C’est un livre qui s’ouvre sur un récit utopique, celui d’un maire qui raccroche (volontairement) au bout de douze années de mandat et qui se remémore avoir surmonté la grande crise agricole de 2022 causée par l’interdiction des principaux produits phytosanitaires dans les champs. L’élu raconte comment toutes les terres agricoles ont alors été sanctuarisées, signant l’arrêt net de la périurbanisation. Le ton est donné. Dans « Manifeste pour un urbanisme circulaire », Sylvain Grisot pointe du doigt l’étalement urbain comme le symptôme d’une délégation systématiquement laissée à la voiture depuis une soixantaine d’années ; celle d’aménager nos villes et leurs périphéries. Un laissez-faire dont les conséquences apparaissent désormais critiques dans un contexte de crise climatique : perte de sols agricoles, impacts sur l’environnement, surcoûts financiers…

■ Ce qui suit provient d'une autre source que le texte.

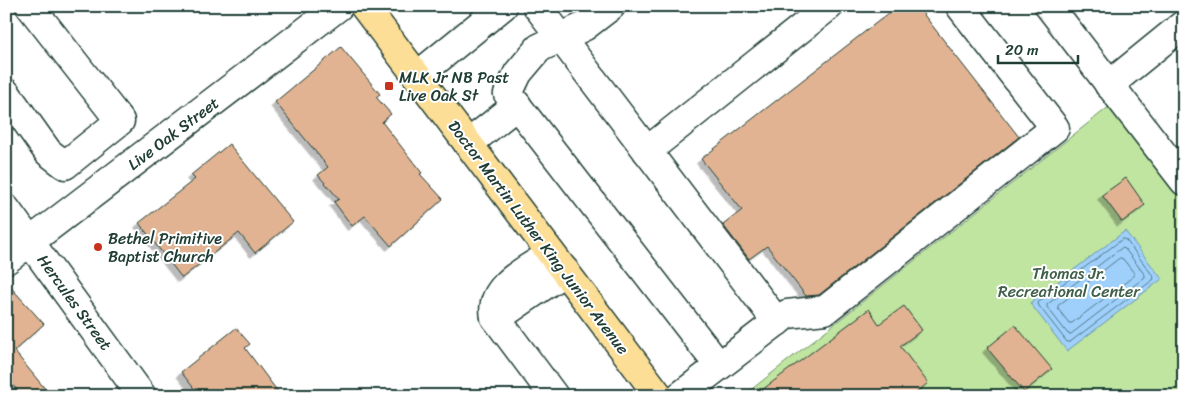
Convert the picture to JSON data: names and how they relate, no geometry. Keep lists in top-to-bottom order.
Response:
{
  "streets": {
    "main road": ["Doctor Martin Luther King Junior Avenue"],
    "street": ["Live Oak Street", "Hercules Street"]
  },
  "crossings": [
    ["Live Oak Street", "Hercules Street"]
  ],
  "parks": ["Thomas Jr. Recreational Center"],
  "places": {
    "transit": ["MLK Jr NB Past Live Oak St"],
    "other": ["Bethel Primitive Baptist Church"]
  },
  "scale_bar": "20 m"
}
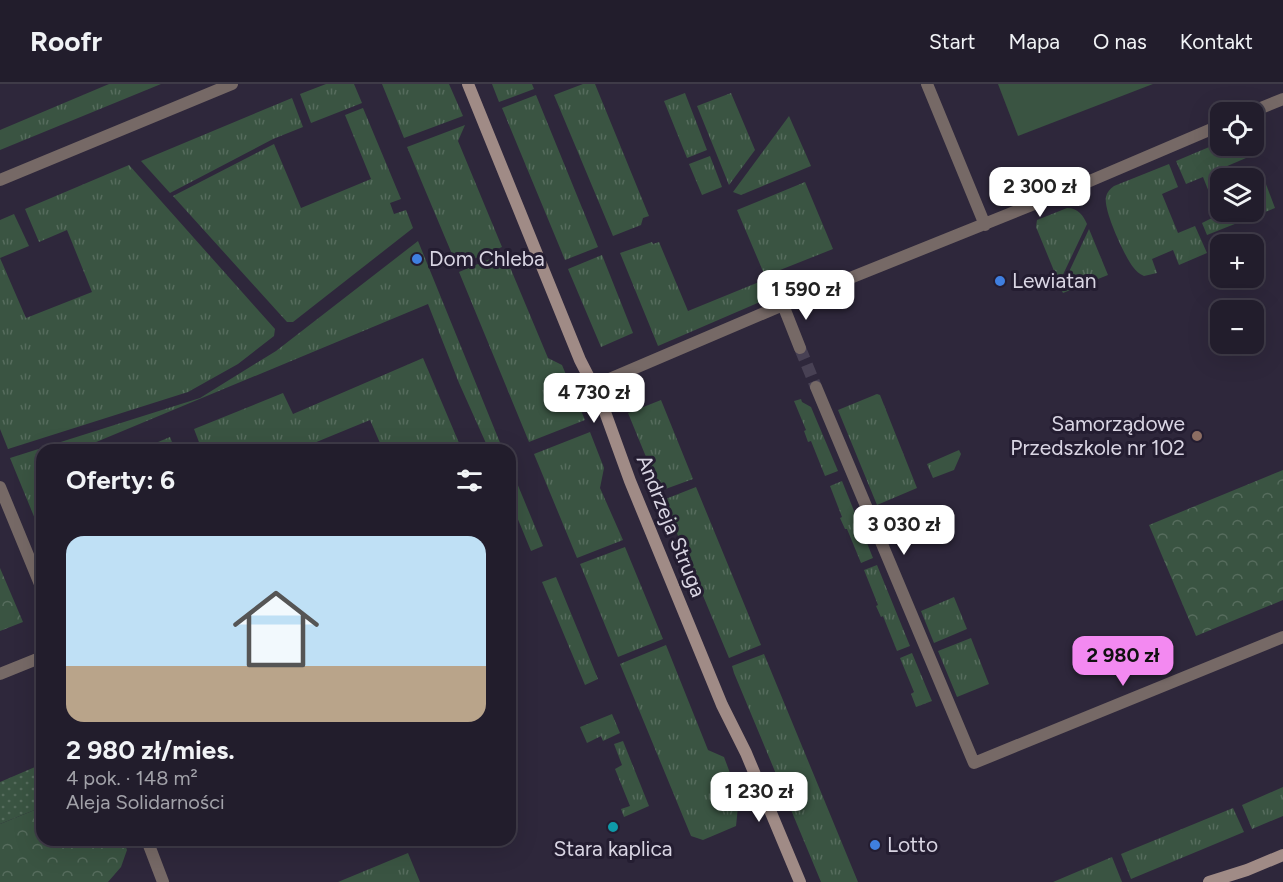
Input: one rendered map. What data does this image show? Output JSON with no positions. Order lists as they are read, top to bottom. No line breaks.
{"streets":{"street":["Andrzeja Struga"]},"places":["Dom Chleba","Lewiatan","Samorządowe Przedszkole nr 102","Stara kaplica","Lotto"],"page":{"header":"Roofr","nav":["Start","Mapa","O nas","Kontakt"],"map_buttons":["+","−"],"price":["2 300 zł","1 590 zł","4 730 zł","3 030 zł","2 980 zł","1 230 zł"],"heading":"Oferty: 6","list":[{"name":"2 980 zł/mies.","note":"4 pok. · 148 m² · Aleja Solidarności"}]}}
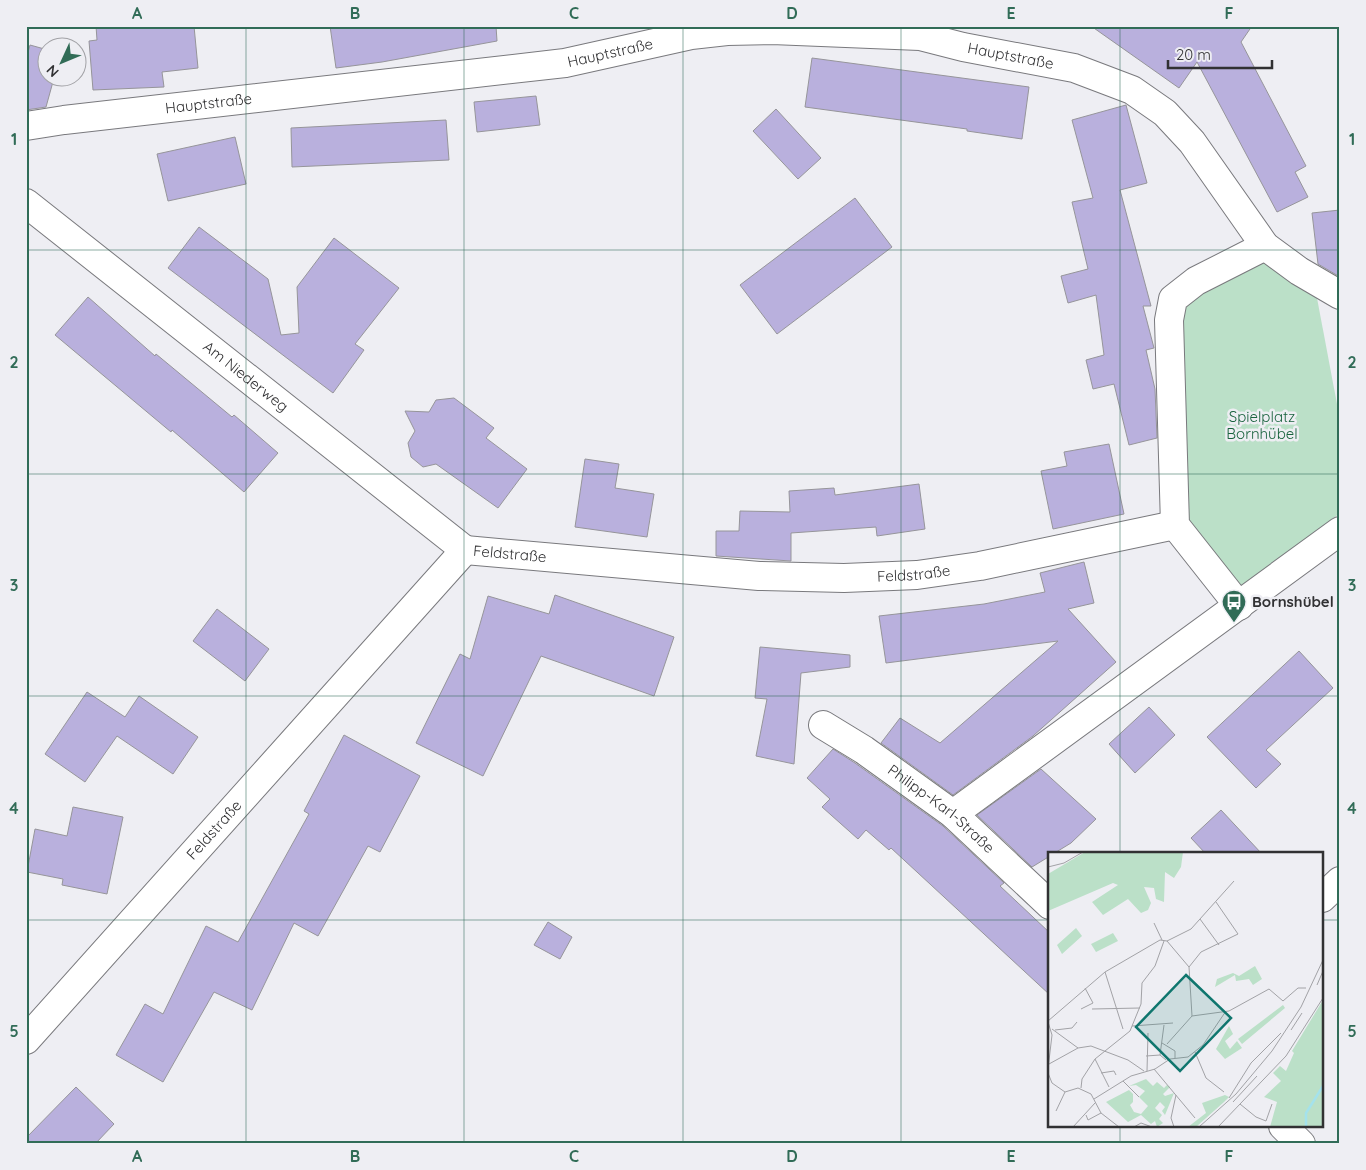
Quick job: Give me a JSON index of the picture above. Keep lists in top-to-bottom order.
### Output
{
  "streets": {
    "street": [
      "Hauptstraße",
      "Am Niederweg",
      "Feldstraße",
      "Philipp-Karl-Straße"
    ]
  },
  "crossings": [
    ["Am Niederweg", "Feldstraße"]
  ],
  "parks": ["Spielplatz Bornhübel"],
  "places": {
    "bus stop": ["Bornshübel"]
  },
  "scale_bar": "20 m",
  "north": "bottom left",
  "grid": {
    "columns": [
      "A",
      "B",
      "C",
      "D",
      "E",
      "F"
    ],
    "rows": [
      "1",
      "2",
      "3",
      "4",
      "5"
    ]
  }
}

L’étalement urbain est-il à l’origine de tous les problèmes de la ville ?

« L’étalement urbain est surtout le marqueur d’un certain nombre de nos abandons », indique l’urbaniste qui s’emploie, durant la première partie de son livre manifeste, à décrypter une situation dans l’impasse, à laquelle il lui parait impérative de mettre fin. « Ces trente dernières années, la surface des espaces urbains a doublé. Or, cette croissance exponentielle a perdu tout sens : la ville croit en surface alors même qu’elle perd habitants et emplois, s’étalant jusqu’à prendre le risque de se disloquer. »

Pourquoi l’étalement urbain coûterait-il cher ? Pourquoi serait-il systématiquement nié et sous-évalué ?

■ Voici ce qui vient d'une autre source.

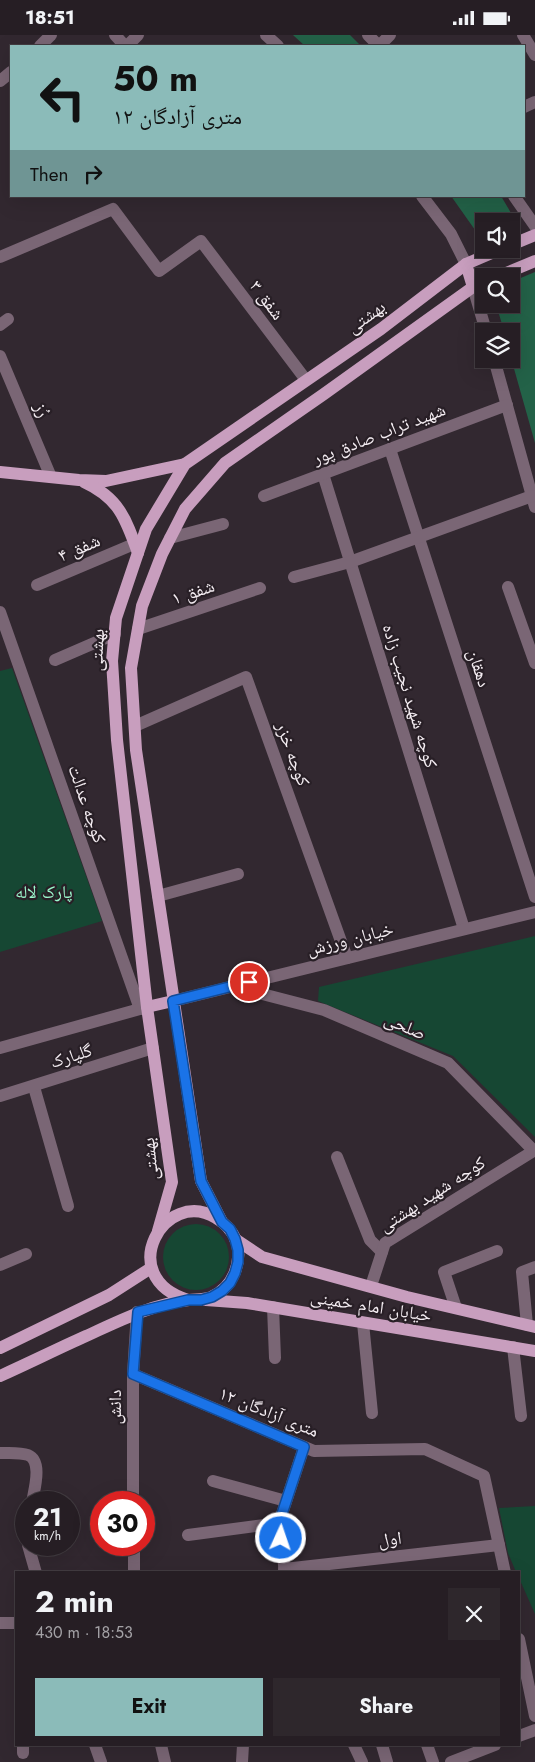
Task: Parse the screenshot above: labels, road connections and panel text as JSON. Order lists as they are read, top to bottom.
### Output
{
  "streets": {
    "main road": ["بهشتی", "خیابان امام خمینی"],
    "street": [
      "شفق ۳",
      "رُز",
      "شهید تراب صادق پور",
      "شفق ۴",
      "شفق ۱",
      "دهقان",
      "کوچه شهید نجیب زاده",
      "کوچه خزر",
      "کوچه عدالت",
      "خیابان ورزش",
      "صلحی",
      "گلپارک",
      "کوچه شهید بهشتی",
      "دانش",
      "۱۲ متری آزادگان",
      "اول"
    ]
  },
  "crossings": [
    ["شفق ۳", "بهشتی"],
    ["بهشتی", "شفق ۴"],
    ["بهشتی", "شفق ۱"],
    ["بهشتی", "کوچه خزر"],
    ["بهشتی", "کوچه عدالت"],
    ["بهشتی", "خیابان ورزش"],
    ["بهشتی", "گلپارک"],
    ["بهشتی", "خیابان امام خمینی"],
    ["شهید تراب صادق پور", "دهقان"],
    ["شهید تراب صادق پور", "کوچه شهید نجیب زاده"],
    ["کوچه شهید نجیب زاده", "خیابان ورزش"],
    ["کوچه خزر", "خیابان ورزش"],
    ["خیابان ورزش", "صلحی"],
    ["صلحی", "کوچه شهید بهشتی"],
    ["کوچه شهید بهشتی", "خیابان امام خمینی"],
    ["خیابان امام خمینی", "دانش"],
    ["دانش", "۱۲ متری آزادگان"],
    ["۱۲ متری آزادگان", "اول"]
  ],
  "parks": ["پارک لاله"],
  "page": {
    "status": "18:51",
    "turn": ["50 m", "۱۲ متری آزادگان"],
    "then": "Then",
    "speed": "21 km/h",
    "limit": "30",
    "heading": ["2 min", "430 m · 18:53"],
    "buttons": ["Exit", "Share"]
  }
}
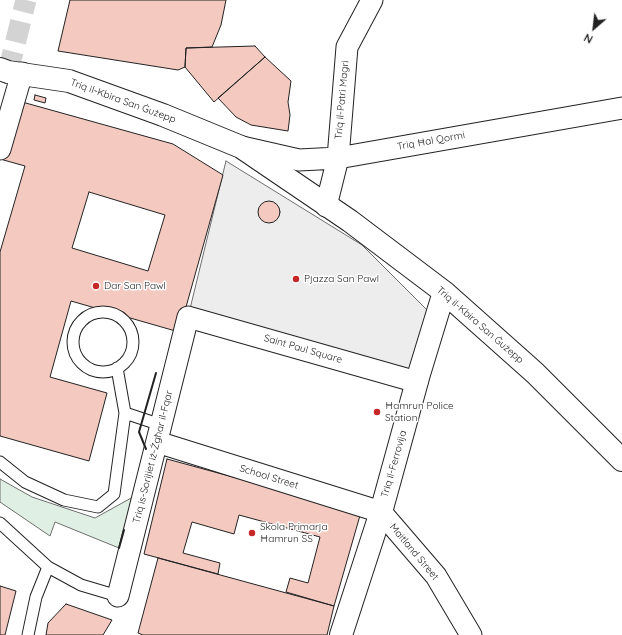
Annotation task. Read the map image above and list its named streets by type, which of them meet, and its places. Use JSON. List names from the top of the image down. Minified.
{"streets":{"main road":["Triq il-Kbira San Ġużepp","Triq il-Ferrovija"],"street":["Triq il-Patri Magri","Triq Ħal Qormi","Saint Paul Square","Triq is-Sorijiet iż-Żgħar il-Fqar","School Street","Maitland Street"]},"crossings":[["Triq il-Patri Magri","Triq il-Kbira San Ġużepp"],["Triq il-Patri Magri","Triq Ħal Qormi"],["Triq il-Kbira San Ġużepp","Triq Ħal Qormi"],["Triq il-Kbira San Ġużepp","Triq il-Ferrovija"],["Saint Paul Square","Triq is-Sorijiet iż-Żgħar il-Fqar"],["Saint Paul Square","Triq il-Ferrovija"],["Triq is-Sorijiet iż-Żgħar il-Fqar","School Street"],["Triq il-Ferrovija","School Street"],["Triq il-Ferrovija","Maitland Street"],["School Street","Maitland Street"]],"places":["Pjazza San Pawl","Dar San Pawl","Ħamrun Police Station","Skola Primarja Ħamrun SS"],"north":"bottom left"}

Sylvain Grisot dénonce l’étalement urbain comme un pari économique à contresens. « Etaler la ville coûte cher. Tous les chiffres l’indiquent… Seule une certaine densité permet de rentabiliser les réseaux et les services urbains. Une station d’épuration représente un investissement considérable pour une collectivité locale. Plus elle est grosse, plus elle est utilisée, plus elle s’avère rentable et coûte moins cher au final. C’est la même chose pour les moyens de transport : un tram rempli revient moins cher qu’un tram vide… »

Avec l’étalement urbain, l’efficacité des réseaux et des services se dilue. Mais cela, personne ne le verrait, ni les habitants, ni les maires. « Les tarifications forfaitaires, souvent harmonisées à l’échelle de vastes territoires, masquent le fait que l’habitant du périurbain coûte bien plus cher aux finances locales que le citadin. En réalité, les habitants des centres paient pour les services des habitants de la périphérie. »

En outre, les surcoûts engendrés par l’étalement dépasseraient largement le seul périmètre des finances locales : « Ce choix de mode de développement urbain induit toutes une série de dépenses mutualisées dans le budget de l’Etat, et aussi des coûts indirects en termes de santé publique ou de dégradation de l’environnement par exemple. Les seuls coûts externes annuels de l’automobile ont été évalué à 50,5 milliards d’euros pour la France (et 374 milliards pour l’Europe) par l’Université technique de Dresde… »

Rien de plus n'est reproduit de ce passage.